The question and it’s answer can be broken into it’s own segment to be uploaded and shared. I also like to use segments such as this on the bio page for the guest on the website. This can greatly help with your time on site and other search engine optimization factors for your own website.


Example #2: Archaic Radio Community Radio

Archaic Radio Community Radio is a radio program on KKRN community radio (community radio has no commercials, just underwriters at the beginning of the show) that covers music.

This program’s format has some advantages and disadvantages and, as is usual in this world, the advantages and disadvantages can be the same thing. So below I’ll just explain my thought process.

  • The show has no commercials. This gives us the option of creating our own segments and sub-segments.
  • The show deals with music. This is a problem because, while the world of radio long ago figured out dealing with copyrighted material, the world of podcasting has not.
  • The copyrighted material makes it difficult, if not impossible, to legally share segments of the show online.
  • One advantages is that the music and nature of the show does make it a prime choice for syndication to other community radio stations.
  • The show is on community radio so it cannot be monetized through commercials.
  • There’s always more, but that’s enough to think about right there and you’ve got to start somewhere.
  • We do have a channel in of music that we have copyright permission, but not a whole shows worth.

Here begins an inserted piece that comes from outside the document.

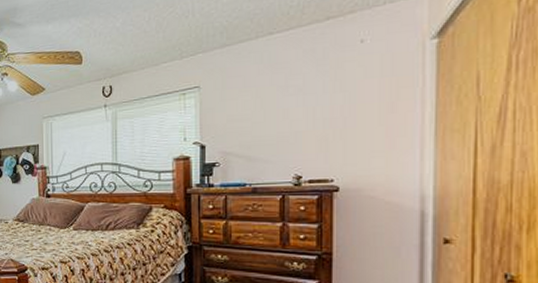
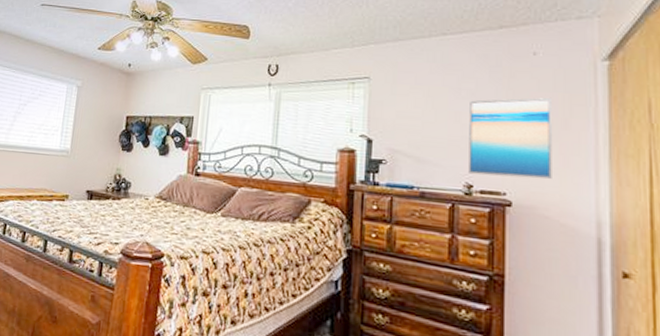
wall art: none [297,84,378,167] -> present [469,98,552,179]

From our list above I would say that the show needs to focus on syndication and not online media sharing… that’s not to say that it wouldn’t go on.

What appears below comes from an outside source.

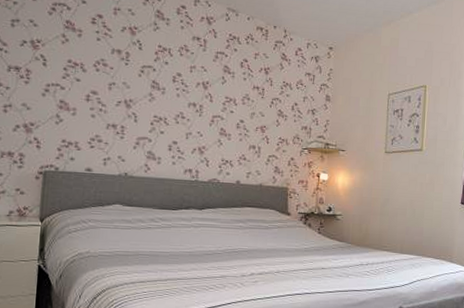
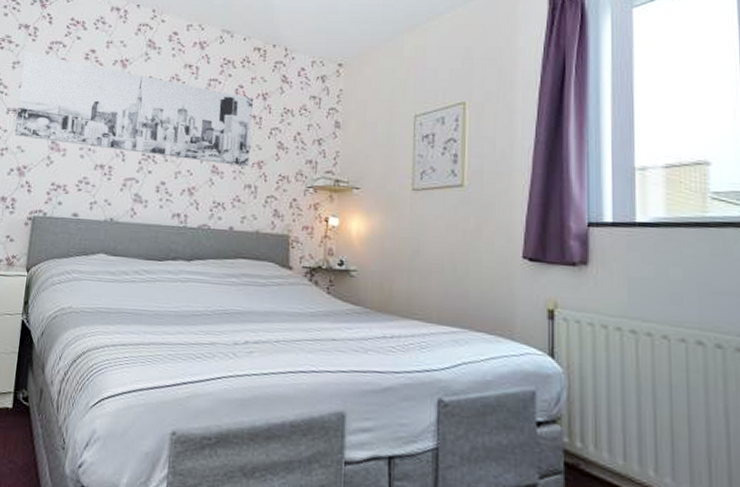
wall art: none [18,11,257,131] -> present [14,52,254,167]

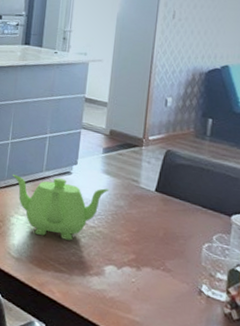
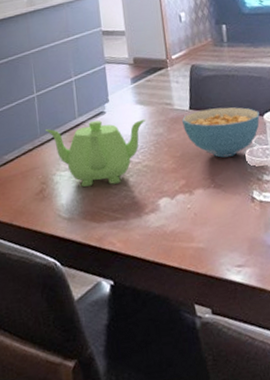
cereal bowl: none [145,194,228,247] -> present [182,107,260,158]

Here is what we decided for Archaic Radio Community Radio Segments

  • First off we decided to call it “Archaic Radio Community Radio”. This will set it apart from other Archaic Radio endeavors that may include some advertising.
  • We have decided to treat the recording of the show as though we are making four half hour shows. These will be our segments. There may be more but below are some examples of segments:
    • In the Beginning… : This segment covers the history of a band or genre’s influences.
    • New Music: This will be new and upcoming music from the underground.
    • The Sweat Lodge: This will be garage rock and roll.
    • Radio (Insert Genre Here): Examples would be like “Radio Ska” or “Radio Blues”.
    • Etc…
  • Community radio is always trying to fill small chunks of time, so the “New Music” segment can be broken into smaller sub segments to be made available. Examples may be “Featured Artists”, “New on Tour”, etc. These can be made 3 to 5 min long and provided to community radio to randomly grab to fill small holes in their programming.
  • Radio Genre: Can be used and expanded on by creating sharable playlists on platforms such as YouTube and Spotify.


In conclusion you can see that with a little bit of forethought you can create easy sharing opportunities and and multiply your options for syndication. The options are endless, so make a plan and stick with it for a while. But, always be ready to grow and change. The final bit of advice that I would give you is to alternate the “auto pilot” switch. If you are constantly changing you won’t ever be moving forward. Make a plan and stick to it for a few shows. If you have new ideas, keep them in a separate file and revisit the plan once a month or so. This will allow your brain to hunker down and get some serious work done in between. A plan is nothing more than a plan unless you are building a foundation along the way.